One of the key IBM goals is to make the site as interactive as possible and let users access data almost as it changes, says Jose-Luis Iribarren, IBM's manager of Olympic and sports Internet systems. "Interactivity means making information easy for people to access," he says. "But the downside is that you need a lot of programming support."
One big chunk of programming went into building software that fully exploits the capabilities of the underlying parallel computer. "Traditional Web server software running in a multinode environment runs in sequential or serial mode," Iribarren says. One server handles all of the incoming load until it is saturated and then the next server takes over.
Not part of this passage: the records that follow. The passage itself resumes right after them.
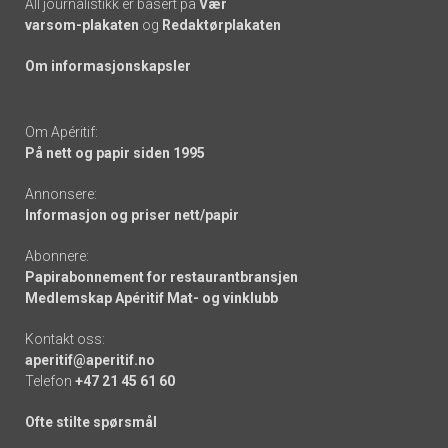
All journalistikk er basert på
Vær
varsom-plakaten
og
Redaktørplakaten
Om informasjonskapsler
Om Apéritif:
På nett og papir siden 1995
Annonsere:
Informasjon og priser nett/papir
Abonnere:
Papirabonnement for restaurantbransjen
Medlemskap Apéritif Mat- og vinklubb
Kontakt oss:
aperitif@aperitif.no
Telefon
+47 21 45 61 60
Ofte stilte spørsmål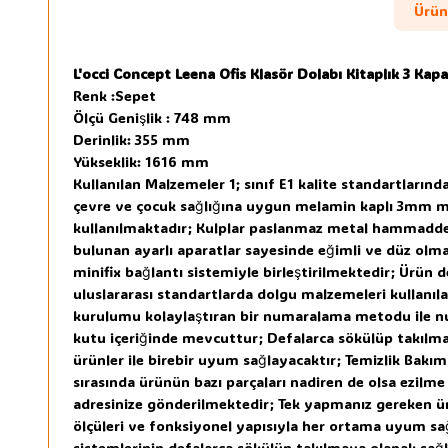
Ürün 
L'occi Concept Leena Ofis Klasör Dolabı Kitaplık 3 Kap
Renk :Sepet
Ölçü Genişlik : 748 mm
Derinlik: 355 mm
Yükseklik: 1616 mm
Kullanılan Malzemeler 1; sınıf E1 kalite standartların
çevre ve çocuk sağlığına uygun melamin kaplı 3mm mdfl
kullanılmaktadır; Kulplar paslanmaz metal hammaddeden
bulunan ayarlı aparatlar sayesinde eğimli ve düz ol
minifix bağlantı sistemiyle birleştirilmektedir; Ürün 
uluslararası standartlarda dolgu malzemeleri kullan
kurulumu kolaylaştıran bir numaralama metodu ile num
kutu içeriğinde mevcuttur; Defalarca sökülüp takılma öz
ürünler ile birebir uyum sağlayacaktır; Temizlik Bakı
sırasında ürünün bazı parçaları nadiren de olsa ezilme
adresinize gönderilmektedir; Tek yapmanız gereken ür
ölçüleri ve fonksiyonel yapısıyla her ortama uyum sağ
sistemlerinin defalarca sökülüp takılmaya olanak sağ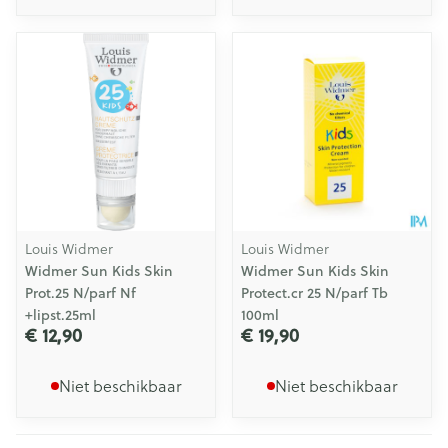
Louis Widmer
Louis Widmer
Widmer Sun Kids Skin
Widmer Sun Kids Skin
Prot.25 N/parf Nf
Protect.cr 25 N/parf Tb
+lipst.25ml
100ml
€ 12,90
€ 19,90
Niet beschikbaar
Niet beschikbaar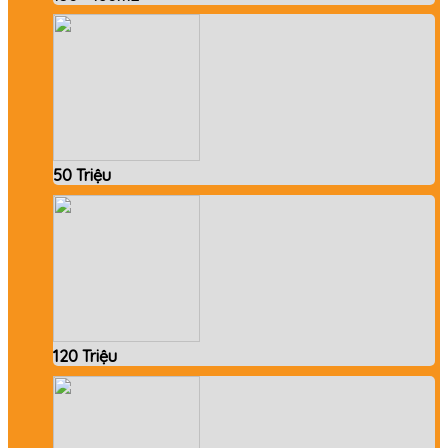
50 Triệu
120 Triệu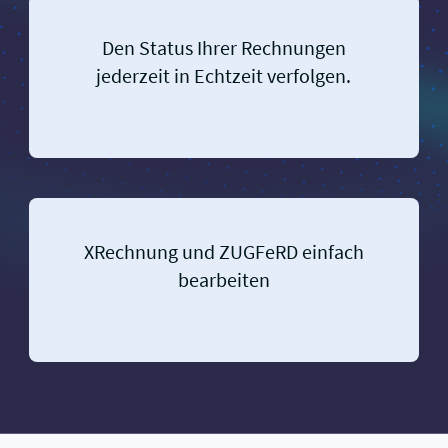
Den Status Ihrer Rechnungen
jederzeit in Echtzeit verfolgen.
XRechnung und ZUGFeRD einfach
bearbeiten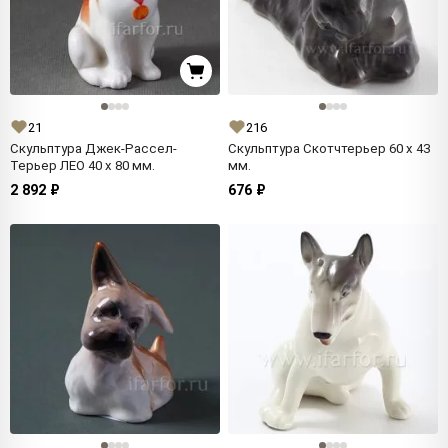
21
216
Скульптура Джек-Рассел-
Скульптура Скотчтерьер 60 x 43
Терьер ЛЕО 40 x 80 мм.
мм.
2 892 ₽
676 ₽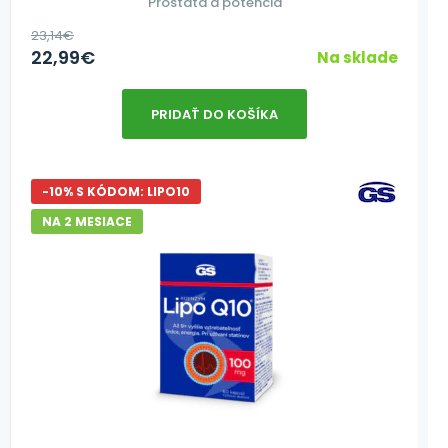
Prostata a potencia
23,14
€
22,99
€
Na sklade
PRIDAŤ DO KOŠÍKA
-10% S KÓDOM: LIPO10
NA 2 MESIACE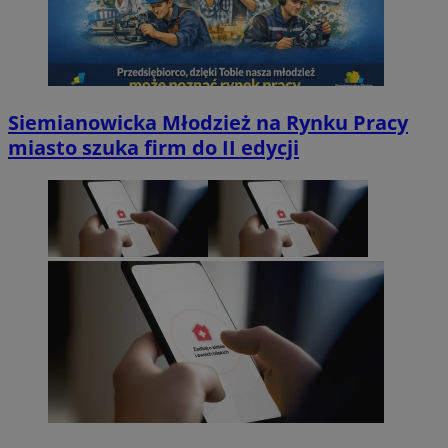
Siemianowicka Młodzież na Rynku Pracy
miasto szuka firm do II edycji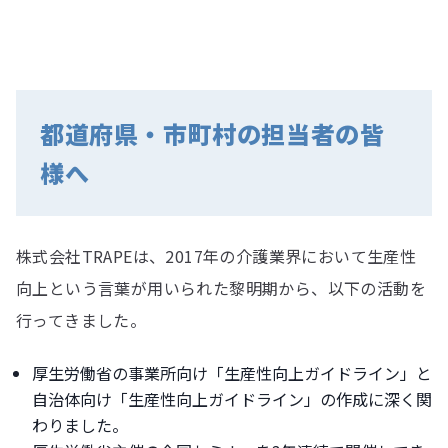
都道府県・市町村の担当者の皆
様へ
株式会社TRAPEは、2017年の介護業界において生産性
向上という言葉が用いられた黎明期から、以下の活動を
行ってきました。
厚生労働省の事業所向け「生産性向上ガイドライン」と
自治体向け「生産性向上ガイドライン」の作成に深く関
わりました。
By contrast, all the SP2 nodes can be linked and the traffic load spread automatically and evenly across them. Additional nodes can be plugged in while the site continues running.
Another key programming task has been creating near-real-time links between the Atlanta operations systems and the Web, storing data in DB2 databases and building Web pages on demand. This is handled by IBM's emerging Web Objects Management (WOM) architecture. WOM is a set of software interfaces, services and tools that creates a consistent layer across data and applications on the corporate net and across Web servers.
Typical Web applications today are based on HTML pages -- flat files -- on a Web server. But such applications "run out of gas very quickly in a large, complex site", Grossman says. By contrast, WOM, in effect, breaks the Web page into components, or objects, and stores information (called metadata) about these objects in a relational database.
Then, in response to a browser request, WOM refers to the databases to assemble the objects into a finished Web page. Except for the event results information, WOM will manage all the Web-based information.
According to Gill, the IBM architecture can work as well with Oracle or Sybase databases as with DB2. The implications are far-reaching because WOM lets MIS groups open controlled doorways into existing corporate networks. "The Web becomes, in effect, a terminal into the glass house transaction systems and data," Gill says. "This point is not lost on IBM. It is saying the Olympic Web represents the next couple of years of IBM technology for the Web."
The actual Web page components -- the GIF and HTML files and so on -- that WOM uses are all managed by the Distributed Files System (DFS), which is an implementation of a key part of the Open Software Foundation's Distributed Computing Environment. DFS tracks all files on all disks. Administrators and developers -- and WOM -- see a tree of files, which can be anywhere.
Through DFS, WOM can drop or update the hypertext links among Web page components automatically, a critical issue in a complex and fast-changing Web site.